Stored data entries
*** Begin section ***
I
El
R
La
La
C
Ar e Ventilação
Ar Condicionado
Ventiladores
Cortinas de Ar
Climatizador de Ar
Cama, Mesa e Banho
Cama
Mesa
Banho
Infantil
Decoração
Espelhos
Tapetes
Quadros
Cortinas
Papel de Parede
*** End section ***
> PROBLEM: Reproduce every row above line for line, keeping each character, capital, and accent unchanged.

> RESPONSE AREA:
I
El
R
La
La
C
Ar e Ventilação
Ar Condicionado
Ventiladores
Cortinas de Ar
Climatizador de Ar
Cama, Mesa e Banho
Cama
Mesa
Banho
Infantil
Decoração
Espelhos
Tapetes
Quadros
Cortinas
Papel de Parede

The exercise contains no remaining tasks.